Live in the leading

Editor’s Note: This is the final installment in a three-part series by design thought leader Stefan Mumaw from his HOW Design presentation, “Think Like a Villain: A Creative’s Guide to Winning Through Villainy.”

There was a time before computers, even before typewriters, when the printed word was set by hand. Meticulous typesetters would lay out lines of metal letters to spell words, sentences, and paragraphs, and then those letters would be inked and pressed to paper. To create space between the lines of type, typesetters would lay lead strips of varying widths.

This became known as the leading, the space between lines of type. Leading is never shown on the paper. The thickness of the strips were less than the thickness of the type, so when ink ran across the letters, it would not touch the inset leading. It was hidden to everyone but the mastermind, the typesetter who knew the importance of the space in between.

As creatives, we tend to focus on the letters and forget about the leading because it’s unseen. But villains, they study the entire space. They are looking for the things other people forget, discard, or fail to see. Villains have learned to live in the leading. To them, it is the shadows. But to us as creatives, it represents an opportunity to see the things others don’t see. When everyone else is focusing on the poster, the devious creative is studying where the poster will be hung, what it is made of, the potential size and shape, and most importantly, who will look at it.

Villains understand that the great variable in any endeavor is not the facts, it is the people. Facts are iron-clad; they do not change. If they intend to rob a bank, the bank never moves. The walls are made of the same material today as they will be tomorrow. The location of the vault is in the same place every day.

People, on the other hand, are the great variable. The guard moves randomly. The tellers are on shifts, or call in sick, or go to the bathroom. The number of customers changes perpetually. People are unpredictable and emotional, but they are also malleable, habitual, and behavioral. As creatives, the facts of the things we make are the same, but understanding what moves people can be the difference between success and failure and present the clearest opportunity to operate in the leading.

Villains understand that the great variable in any endeavor is not the facts, it is the people. Facts are iron-clad; they do not change.

In our industry, personas are created to provide a shorthand for audience understanding. We group people into audiences to help us develop creative most-likely-to-motivate behavioral change in that group. But our typical segregation is demographic rather than any other sociology. We group people by age, gender, and economic standing and then make assumptions about how those groups collectively see the world. It is a wide brush but one we need because we have to create a singular solution that is relevant to everyone in the group. To help make that brush a little more pointed, and dive deeper into the motivations of an audience, try segregating audiences by loves and fears.

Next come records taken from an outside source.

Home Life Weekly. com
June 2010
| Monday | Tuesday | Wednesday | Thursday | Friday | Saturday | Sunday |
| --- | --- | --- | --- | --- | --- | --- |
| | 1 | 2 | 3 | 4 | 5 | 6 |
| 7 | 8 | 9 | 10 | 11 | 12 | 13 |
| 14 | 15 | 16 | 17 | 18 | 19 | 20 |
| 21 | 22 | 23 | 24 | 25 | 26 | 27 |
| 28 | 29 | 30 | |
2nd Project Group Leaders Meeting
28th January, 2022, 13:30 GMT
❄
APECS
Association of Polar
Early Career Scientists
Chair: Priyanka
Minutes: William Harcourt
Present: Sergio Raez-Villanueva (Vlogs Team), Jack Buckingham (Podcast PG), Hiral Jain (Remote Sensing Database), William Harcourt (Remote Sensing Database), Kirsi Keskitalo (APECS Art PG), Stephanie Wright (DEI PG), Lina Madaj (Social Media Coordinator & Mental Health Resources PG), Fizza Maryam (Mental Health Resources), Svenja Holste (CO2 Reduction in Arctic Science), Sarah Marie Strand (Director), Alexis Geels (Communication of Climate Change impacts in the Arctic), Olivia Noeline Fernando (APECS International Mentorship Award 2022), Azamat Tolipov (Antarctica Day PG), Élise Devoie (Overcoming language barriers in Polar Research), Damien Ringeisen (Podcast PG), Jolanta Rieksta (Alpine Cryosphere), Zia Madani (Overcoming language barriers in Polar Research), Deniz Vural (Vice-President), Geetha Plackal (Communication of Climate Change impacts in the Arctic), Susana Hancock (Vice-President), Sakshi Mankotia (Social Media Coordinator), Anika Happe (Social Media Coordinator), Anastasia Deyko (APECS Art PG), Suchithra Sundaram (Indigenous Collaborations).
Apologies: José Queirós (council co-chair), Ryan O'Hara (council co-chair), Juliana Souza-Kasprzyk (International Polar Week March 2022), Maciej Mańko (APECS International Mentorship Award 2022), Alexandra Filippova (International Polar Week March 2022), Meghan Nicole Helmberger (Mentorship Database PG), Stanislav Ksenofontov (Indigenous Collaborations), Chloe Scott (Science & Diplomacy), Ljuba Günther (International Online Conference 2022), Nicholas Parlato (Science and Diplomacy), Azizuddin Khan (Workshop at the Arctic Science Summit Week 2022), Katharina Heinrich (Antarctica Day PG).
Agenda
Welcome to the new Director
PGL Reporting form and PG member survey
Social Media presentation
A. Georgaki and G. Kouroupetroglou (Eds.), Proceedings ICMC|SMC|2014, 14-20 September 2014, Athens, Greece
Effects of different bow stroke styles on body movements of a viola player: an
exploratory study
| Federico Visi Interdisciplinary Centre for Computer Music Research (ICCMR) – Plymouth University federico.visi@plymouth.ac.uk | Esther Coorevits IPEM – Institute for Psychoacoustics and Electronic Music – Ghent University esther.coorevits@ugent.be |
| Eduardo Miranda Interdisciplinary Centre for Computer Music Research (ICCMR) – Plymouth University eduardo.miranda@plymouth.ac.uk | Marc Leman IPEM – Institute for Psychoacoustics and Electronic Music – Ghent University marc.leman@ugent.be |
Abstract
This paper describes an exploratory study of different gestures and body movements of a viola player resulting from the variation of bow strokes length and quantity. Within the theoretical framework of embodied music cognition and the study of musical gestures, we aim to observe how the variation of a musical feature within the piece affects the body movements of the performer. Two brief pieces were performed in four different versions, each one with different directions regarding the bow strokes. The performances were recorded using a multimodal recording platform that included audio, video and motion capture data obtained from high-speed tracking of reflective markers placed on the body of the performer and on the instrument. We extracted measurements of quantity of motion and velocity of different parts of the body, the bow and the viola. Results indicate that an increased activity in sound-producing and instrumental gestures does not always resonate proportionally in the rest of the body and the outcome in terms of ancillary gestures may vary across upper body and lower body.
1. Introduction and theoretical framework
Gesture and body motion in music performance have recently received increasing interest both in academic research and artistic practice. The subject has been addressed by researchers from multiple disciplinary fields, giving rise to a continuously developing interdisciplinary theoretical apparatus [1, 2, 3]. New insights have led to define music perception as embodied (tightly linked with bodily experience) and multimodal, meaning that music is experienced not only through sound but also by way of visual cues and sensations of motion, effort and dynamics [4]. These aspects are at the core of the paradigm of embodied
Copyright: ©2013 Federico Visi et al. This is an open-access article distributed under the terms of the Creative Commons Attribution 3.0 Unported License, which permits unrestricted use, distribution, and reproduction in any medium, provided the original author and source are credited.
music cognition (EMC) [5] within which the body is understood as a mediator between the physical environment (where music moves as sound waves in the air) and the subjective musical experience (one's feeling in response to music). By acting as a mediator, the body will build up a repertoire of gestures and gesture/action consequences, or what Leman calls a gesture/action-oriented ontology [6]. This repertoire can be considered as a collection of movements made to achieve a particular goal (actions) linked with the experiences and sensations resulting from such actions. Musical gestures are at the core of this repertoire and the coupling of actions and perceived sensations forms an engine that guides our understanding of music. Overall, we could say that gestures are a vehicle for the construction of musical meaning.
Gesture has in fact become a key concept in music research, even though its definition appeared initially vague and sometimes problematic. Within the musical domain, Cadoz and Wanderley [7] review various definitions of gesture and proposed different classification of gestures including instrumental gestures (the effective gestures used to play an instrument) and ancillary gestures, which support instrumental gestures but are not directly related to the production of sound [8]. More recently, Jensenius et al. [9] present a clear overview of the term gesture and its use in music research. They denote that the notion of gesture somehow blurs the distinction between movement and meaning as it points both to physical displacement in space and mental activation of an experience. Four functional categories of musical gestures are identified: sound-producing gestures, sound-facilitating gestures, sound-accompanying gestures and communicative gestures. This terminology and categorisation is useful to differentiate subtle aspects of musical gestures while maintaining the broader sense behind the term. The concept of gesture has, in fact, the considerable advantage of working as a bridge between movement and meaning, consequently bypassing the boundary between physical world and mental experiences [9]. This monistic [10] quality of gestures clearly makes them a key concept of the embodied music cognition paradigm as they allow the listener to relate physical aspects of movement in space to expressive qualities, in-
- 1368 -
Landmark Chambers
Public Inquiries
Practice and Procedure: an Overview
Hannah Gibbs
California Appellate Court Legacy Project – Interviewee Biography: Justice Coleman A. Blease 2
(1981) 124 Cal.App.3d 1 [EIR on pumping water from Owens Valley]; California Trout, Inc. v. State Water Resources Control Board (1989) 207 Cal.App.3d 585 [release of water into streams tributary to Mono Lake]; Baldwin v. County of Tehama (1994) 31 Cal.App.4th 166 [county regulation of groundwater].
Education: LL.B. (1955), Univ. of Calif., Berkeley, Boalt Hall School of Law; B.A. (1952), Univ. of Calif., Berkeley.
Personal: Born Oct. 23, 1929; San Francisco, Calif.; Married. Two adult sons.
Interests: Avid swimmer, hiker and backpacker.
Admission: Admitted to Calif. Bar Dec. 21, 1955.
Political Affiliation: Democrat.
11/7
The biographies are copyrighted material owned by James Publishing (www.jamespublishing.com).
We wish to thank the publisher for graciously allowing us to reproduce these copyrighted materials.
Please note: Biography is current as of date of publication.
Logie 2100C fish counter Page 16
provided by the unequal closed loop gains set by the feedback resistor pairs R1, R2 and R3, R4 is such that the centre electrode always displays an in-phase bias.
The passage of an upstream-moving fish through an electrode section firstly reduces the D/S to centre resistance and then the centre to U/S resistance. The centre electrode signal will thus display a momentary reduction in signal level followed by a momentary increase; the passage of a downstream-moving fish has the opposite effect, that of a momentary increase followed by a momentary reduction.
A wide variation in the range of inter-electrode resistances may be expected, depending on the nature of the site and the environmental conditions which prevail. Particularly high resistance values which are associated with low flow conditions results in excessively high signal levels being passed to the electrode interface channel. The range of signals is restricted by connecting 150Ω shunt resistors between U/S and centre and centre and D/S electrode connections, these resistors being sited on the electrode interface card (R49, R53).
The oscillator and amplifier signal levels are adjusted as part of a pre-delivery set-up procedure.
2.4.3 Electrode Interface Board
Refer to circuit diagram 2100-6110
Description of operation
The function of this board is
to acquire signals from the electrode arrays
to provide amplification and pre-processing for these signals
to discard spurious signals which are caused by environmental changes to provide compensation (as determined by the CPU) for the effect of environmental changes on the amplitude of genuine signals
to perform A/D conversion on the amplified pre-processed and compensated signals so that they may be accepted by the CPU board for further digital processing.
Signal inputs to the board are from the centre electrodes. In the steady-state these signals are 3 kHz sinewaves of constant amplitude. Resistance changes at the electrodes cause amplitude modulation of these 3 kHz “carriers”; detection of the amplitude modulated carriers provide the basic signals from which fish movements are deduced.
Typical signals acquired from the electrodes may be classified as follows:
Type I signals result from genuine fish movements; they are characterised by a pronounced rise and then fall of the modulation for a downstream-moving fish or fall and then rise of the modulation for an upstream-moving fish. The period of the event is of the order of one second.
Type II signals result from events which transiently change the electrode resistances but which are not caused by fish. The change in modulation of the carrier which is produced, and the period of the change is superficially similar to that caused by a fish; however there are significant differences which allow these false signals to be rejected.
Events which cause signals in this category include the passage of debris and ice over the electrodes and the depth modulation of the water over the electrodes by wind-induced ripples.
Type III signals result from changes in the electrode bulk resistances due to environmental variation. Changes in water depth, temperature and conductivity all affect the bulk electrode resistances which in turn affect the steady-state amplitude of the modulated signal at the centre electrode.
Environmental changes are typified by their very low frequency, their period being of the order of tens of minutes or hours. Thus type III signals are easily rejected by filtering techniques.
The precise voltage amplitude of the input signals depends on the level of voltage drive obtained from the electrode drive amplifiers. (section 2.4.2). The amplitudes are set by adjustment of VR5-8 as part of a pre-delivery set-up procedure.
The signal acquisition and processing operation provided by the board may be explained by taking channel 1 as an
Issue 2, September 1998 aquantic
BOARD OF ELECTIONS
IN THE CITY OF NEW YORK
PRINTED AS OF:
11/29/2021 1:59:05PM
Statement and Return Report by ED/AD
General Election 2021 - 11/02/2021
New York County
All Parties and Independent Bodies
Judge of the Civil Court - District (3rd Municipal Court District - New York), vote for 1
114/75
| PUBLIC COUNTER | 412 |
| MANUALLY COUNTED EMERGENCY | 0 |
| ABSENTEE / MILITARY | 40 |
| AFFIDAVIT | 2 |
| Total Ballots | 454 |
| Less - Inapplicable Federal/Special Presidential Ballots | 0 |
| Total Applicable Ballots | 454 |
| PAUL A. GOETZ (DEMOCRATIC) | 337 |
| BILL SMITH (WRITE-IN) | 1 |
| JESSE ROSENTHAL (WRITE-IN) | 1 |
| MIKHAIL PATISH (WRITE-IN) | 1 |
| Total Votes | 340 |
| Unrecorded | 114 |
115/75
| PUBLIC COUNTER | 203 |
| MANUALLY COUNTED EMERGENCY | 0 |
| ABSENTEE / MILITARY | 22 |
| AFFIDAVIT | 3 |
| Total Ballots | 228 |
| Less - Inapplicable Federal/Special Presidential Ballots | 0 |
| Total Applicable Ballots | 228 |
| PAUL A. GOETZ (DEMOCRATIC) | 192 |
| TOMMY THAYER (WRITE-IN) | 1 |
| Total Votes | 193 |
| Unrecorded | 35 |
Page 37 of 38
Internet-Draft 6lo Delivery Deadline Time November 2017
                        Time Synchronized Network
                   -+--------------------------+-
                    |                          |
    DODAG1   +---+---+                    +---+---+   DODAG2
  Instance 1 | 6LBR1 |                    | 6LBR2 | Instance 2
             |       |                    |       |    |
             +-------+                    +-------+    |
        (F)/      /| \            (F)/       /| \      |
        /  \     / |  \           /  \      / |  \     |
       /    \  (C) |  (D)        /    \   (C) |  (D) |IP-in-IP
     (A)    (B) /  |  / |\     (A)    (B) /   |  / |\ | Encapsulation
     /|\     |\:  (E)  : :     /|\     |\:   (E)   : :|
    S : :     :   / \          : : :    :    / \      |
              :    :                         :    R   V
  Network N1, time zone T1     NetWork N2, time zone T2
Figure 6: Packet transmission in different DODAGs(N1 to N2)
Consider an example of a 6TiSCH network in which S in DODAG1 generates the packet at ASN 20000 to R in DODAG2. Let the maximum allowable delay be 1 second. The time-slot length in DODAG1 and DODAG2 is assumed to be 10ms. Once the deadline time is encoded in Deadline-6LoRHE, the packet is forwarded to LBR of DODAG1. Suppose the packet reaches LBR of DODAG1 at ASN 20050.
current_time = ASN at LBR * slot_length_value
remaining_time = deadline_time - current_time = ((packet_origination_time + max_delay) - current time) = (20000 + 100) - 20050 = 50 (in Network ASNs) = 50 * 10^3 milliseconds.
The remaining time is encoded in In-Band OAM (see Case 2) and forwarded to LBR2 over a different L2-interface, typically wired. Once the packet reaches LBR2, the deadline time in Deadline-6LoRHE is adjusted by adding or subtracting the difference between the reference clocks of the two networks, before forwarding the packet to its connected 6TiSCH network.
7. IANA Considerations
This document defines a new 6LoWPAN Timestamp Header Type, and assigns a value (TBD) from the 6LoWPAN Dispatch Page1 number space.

Take your typical demographic audience breakdowns and add two more categories: loves and fears. Then go through the exercise of listing what these audiences love and fear as humans, not just consumers of your brand, product, or service. When you do, you will find some similarities between audiences but better yet, you will find opportunities to impact areas of their lives that they weren’t expecting.

Maybe a consistent fear across your audiences is relevancy, that as the audience ages, they fear staying relevant in the eyes of the people to whom they give authority. That becomes a need. How does your brand, product, or service help them stay relevant? Or maybe a thread you notice between your audiences is a shared love for control. How does your brand, product, or service help them feel in control? Using loves and fears as a way to associate people rather than blind demographics allows you to work in the leading, to notice patterns, and use those patterns to develop creative that changes behaviors.

So? One thing villains know is that people are the key to achieving their goals. They understand their motivations, mostly to exploit them. As creatives, we should look to understand our audiences, not to exploit but to move, not to manipulate but to empower. While others are focused on the thing they are making, we should be focused on the people we are moving.

Throughout this series, we have explored how villains think, and how we might be able to learn from their process to improve creatively. In the quote above, Charles Adams theorizes that normal is an illusion, because what is normal to one person might be abnormal to another. And he’s right. It is up to us, as creators, to know the difference so that we can create work that is truly…villainous.